EXERCISE DETAILS »
Only the images are to be dropped; the records themselves must be repeated exactly.

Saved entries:
__________________________________________________
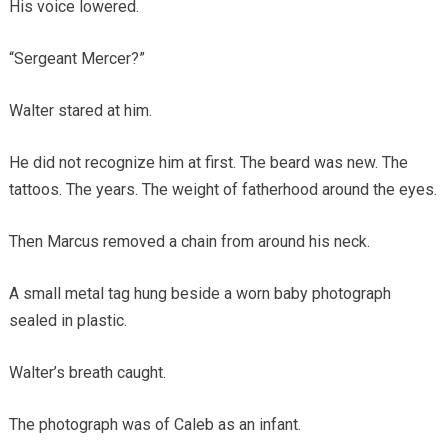
His voice lowered.
“Sergeant Mercer?”
Walter stared at him.
He did not recognize him at first. The beard was new. The
tattoos. The years. The weight of fatherhood around the eyes.
Then Marcus removed a chain from around his neck.
A small metal tag hung beside a worn baby photograph
sealed in plastic.
Walter’s breath caught.
The photograph was of Caleb as an infant.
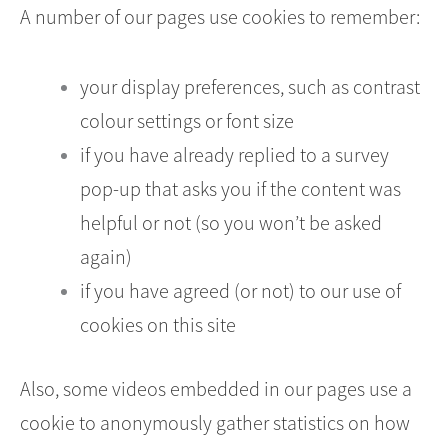
A number of our pages use cookies to remember:
your display preferences, such as contrast
colour settings or font size
if you have already replied to a survey
pop-up that asks you if the content was
helpful or not (so you won’t be asked
again)
if you have agreed (or not) to our use of
cookies on this site
Also, some videos embedded in our pages use a
cookie to anonymously gather statistics on how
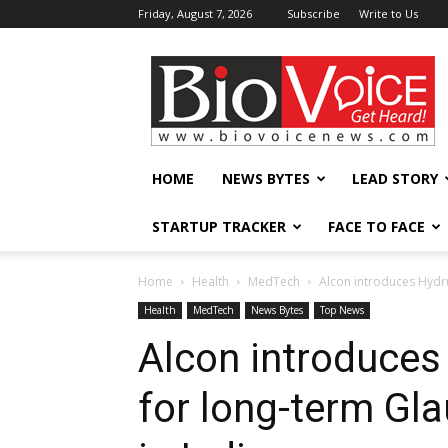
Friday, August 7, 2026
Subscribe
Write to Us
BioVoiceNews
HOME
NEWS BYTES
LEAD STORY
STARTUP TRACKER
FACE TO FACE
Home
Health
MedTech
Alcon introduces Hydr
Health
MedTech
News Bytes
Top News
Alcon introduces
for long-term G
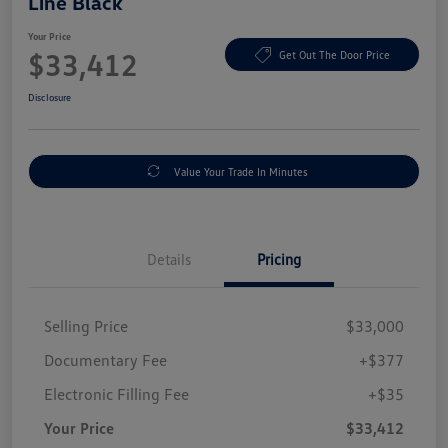
Line Black
Your Price
$33,412
Get Out The Door Price
Disclosure
Value Your Trade In Minutes
Details
Pricing
Selling Price
$33,000
Documentary Fee
+$377
Electronic Filling Fee
+$35
Your Price
$33,412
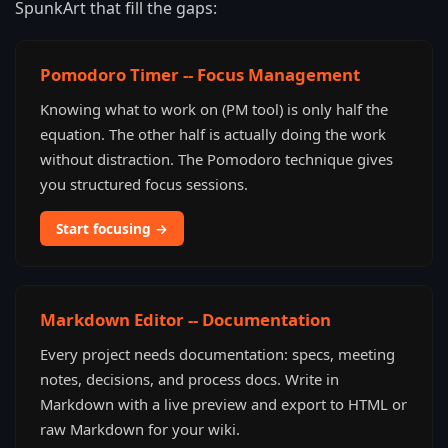
SpunkArt that fill the gaps:
Pomodoro Timer -- Focus Management
Knowing what to work on (PM tool) is only half the
equation. The other half is actually doing the work
without distraction. The Pomodoro technique gives
you structured focus sessions.
Start focusing →
Markdown Editor -- Documentation
Every project needs documentation: specs, meeting
notes, decisions, and process docs. Write in
Markdown with a live preview and export to HTML or
raw Markdown for your wiki.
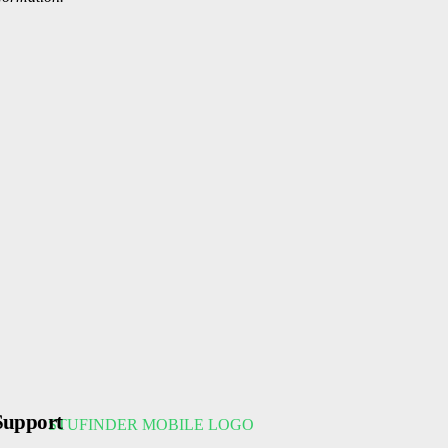
Support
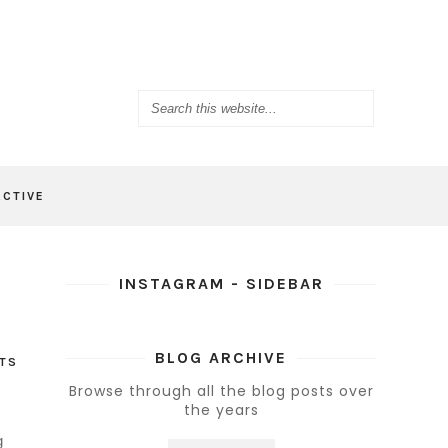
ACTIVE
INSTAGRAM - SIDEBAR
BLOG ARCHIVE
TS
Browse through all the blog posts over
the years
g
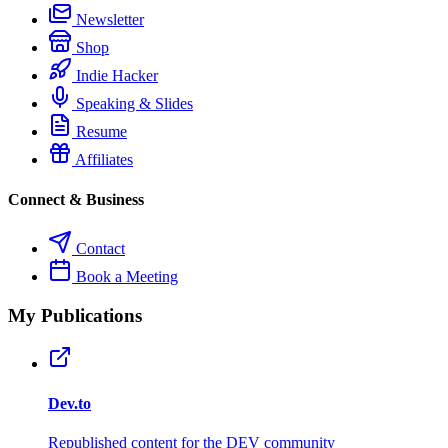
Newsletter
Shop
Indie Hacker
Speaking & Slides
Resume
Affiliates
Connect & Business
Contact
Book a Meeting
My Publications
Dev.to
Republished content for the DEV community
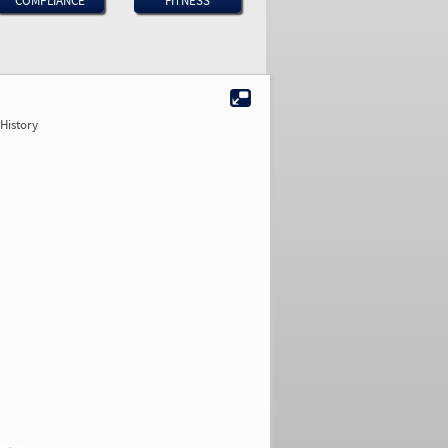
COMPLIANCE
FITNESS
History
2.33
2.11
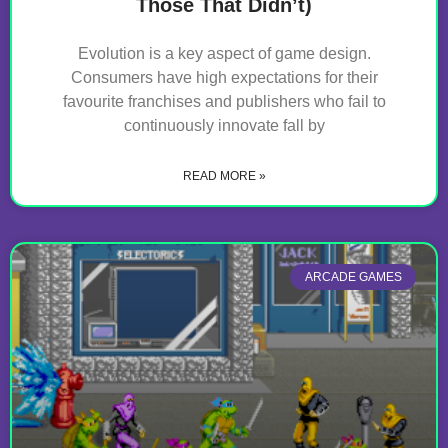
Those That Didn’t)
Evolution is a key aspect of game design.
Consumers have high expectations for their
favourite franchises and publishers who fail to
continuously innovate fall by
READ MORE »
ARCADE GAMES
__________________________________________________
SOLUTION TO THIS TASK »
His voice lowered.
“Sergeant Mercer?”
Walter stared at him.
He did not recognize him at first. The beard was new. The
tattoos. The years. The weight of fatherhood around the eyes.
Then Marcus removed a chain from around his neck.
A small metal tag hung beside a worn baby photograph
sealed in plastic.
Walter’s breath caught.
The photograph was of Caleb as an infant.
A number of our pages use cookies to remember:
your display preferences, such as contrast
colour settings or font size
if you have already replied to a survey
pop-up that asks you if the content was
helpful or not (so you won’t be asked
again)
if you have agreed (or not) to our use of
cookies on this site
Also, some videos embedded in our pages use a
cookie to anonymously gather statistics on how
Friday, August 7, 2026
Subscribe
Write to Us
BioVoiceNews
HOME
NEWS BYTES
LEAD STORY
STARTUP TRACKER
FACE TO FACE
Home
Health
MedTech
Alcon introduces Hydr
Health
MedTech
News Bytes
Top News
Alcon introduces
for long-term G
Line Black
Your Price
$33,412
Get Out The Door Price
Disclosure
Value Your Trade In Minutes
Details
Pricing
Selling Price
$33,000
Documentary Fee
+$377
Electronic Filling Fee
+$35
Your Price
$33,412
SpunkArt that fill the gaps:
Pomodoro Timer -- Focus Management
Knowing what to work on (PM tool) is only half the
equation. The other half is actually doing the work
without distraction. The Pomodoro technique gives
you structured focus sessions.
Start focusing →
Markdown Editor -- Documentation
Every project needs documentation: specs, meeting
notes, decisions, and process docs. Write in
Markdown with a live preview and export to HTML or
raw Markdown for your wiki.
Support
ACTIVE
INSTAGRAM - SIDEBAR
BLOG ARCHIVE
TS
Browse through all the blog posts over
the years
g
Newsletter
Shop
Indie Hacker
Speaking & Slides
Resume
Affiliates
Connect & Business
Contact
Book a Meeting
My Publications
Dev.to
Republished content for the DEV community
COMPLIANCE
FITNESS
History
2.33
2.11
Those That Didn’t)
Evolution is a key aspect of game design.
Consumers have high expectations for their
favourite franchises and publishers who fail to
continuously innovate fall by
READ MORE »
ARCADE GAMES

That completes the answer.